> Supplied text
^^^^^^^^

The drive circuitry for such a motor requires an H-bridge control circuit for each
winding; these are discussed in more detail in the section on Control Circuits.
Briefly, an H-bridge allows the polarity of the power applied to each end of each
winding to be controlled independently. The control sequences for single stepping
such a motor are shown below, using + and - symbols to indicate the polarity of the
power applied to each motor terminal:
Terminal 1a +---+---+---+--- ++--++--++--++--
Terminal 1b --+---+---+---+- --++--++--++--++
Terminal 2a -+---+---+---+-- -++--++--++--++-
Terminal 2b ---+---+---+---+ +--++--++--++--+
time --->
Note that these sequences are identical to those for a unipolar permanent magnet
motor, at an abstract level, and that above the level of the H-bridge power switching
electronics, the control systems for the two types of motor can be identical.

^^^^^^^^

> Exercise directions
In the passage on motor drive circuitry, write out the part that opens with the words containing "The drive circuitry" and closes with "can be identical.", substituting "full bridge" for "H-bridge".

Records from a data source
^^^^^^^^

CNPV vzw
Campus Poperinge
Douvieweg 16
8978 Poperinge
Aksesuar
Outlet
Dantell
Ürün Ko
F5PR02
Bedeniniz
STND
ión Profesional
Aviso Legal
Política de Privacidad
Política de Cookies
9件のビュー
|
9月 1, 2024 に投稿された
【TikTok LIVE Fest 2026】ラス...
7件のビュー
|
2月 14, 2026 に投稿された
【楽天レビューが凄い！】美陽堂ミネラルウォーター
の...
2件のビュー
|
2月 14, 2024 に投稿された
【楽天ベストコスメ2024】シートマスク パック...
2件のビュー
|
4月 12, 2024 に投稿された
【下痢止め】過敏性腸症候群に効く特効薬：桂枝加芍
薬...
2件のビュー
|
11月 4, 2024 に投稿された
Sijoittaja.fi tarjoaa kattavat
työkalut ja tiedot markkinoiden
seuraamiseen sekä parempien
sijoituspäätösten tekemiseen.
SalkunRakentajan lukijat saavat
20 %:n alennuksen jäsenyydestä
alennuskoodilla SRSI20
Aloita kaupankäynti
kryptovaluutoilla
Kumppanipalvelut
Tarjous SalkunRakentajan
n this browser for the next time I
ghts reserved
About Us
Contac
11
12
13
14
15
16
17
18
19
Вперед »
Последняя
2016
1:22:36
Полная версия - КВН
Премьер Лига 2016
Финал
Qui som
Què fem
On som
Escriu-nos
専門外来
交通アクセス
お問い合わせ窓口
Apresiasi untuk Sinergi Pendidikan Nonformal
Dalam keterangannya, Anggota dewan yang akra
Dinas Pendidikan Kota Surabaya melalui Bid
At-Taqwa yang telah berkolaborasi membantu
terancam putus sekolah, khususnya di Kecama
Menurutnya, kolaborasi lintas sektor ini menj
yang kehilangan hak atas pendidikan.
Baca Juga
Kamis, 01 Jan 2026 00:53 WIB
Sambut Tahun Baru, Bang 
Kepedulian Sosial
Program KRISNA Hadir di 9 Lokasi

^^^^^^^^

> The completed task
The drive circuitry for such a motor requires an full bridge control circuit for each
winding; these are discussed in more detail in the section on Control Circuits.
Briefly, an full bridge allows the polarity of the power applied to each end of each
winding to be controlled independently. The control sequences for single stepping
such a motor are shown below, using + and - symbols to indicate the polarity of the
power applied to each motor terminal:
Terminal 1a +---+---+---+--- ++--++--++--++--
Terminal 1b --+---+---+---+- --++--++--++--++
Terminal 2a -+---+---+---+-- -++--++--++--++-
Terminal 2b ---+---+---+---+ +--++--++--++--+
time --->
Note that these sequences are identical to those for a unipolar permanent magnet
motor, at an abstract level, and that above the level of the full bridge power switching
electronics, the control systems for the two types of motor can be identical.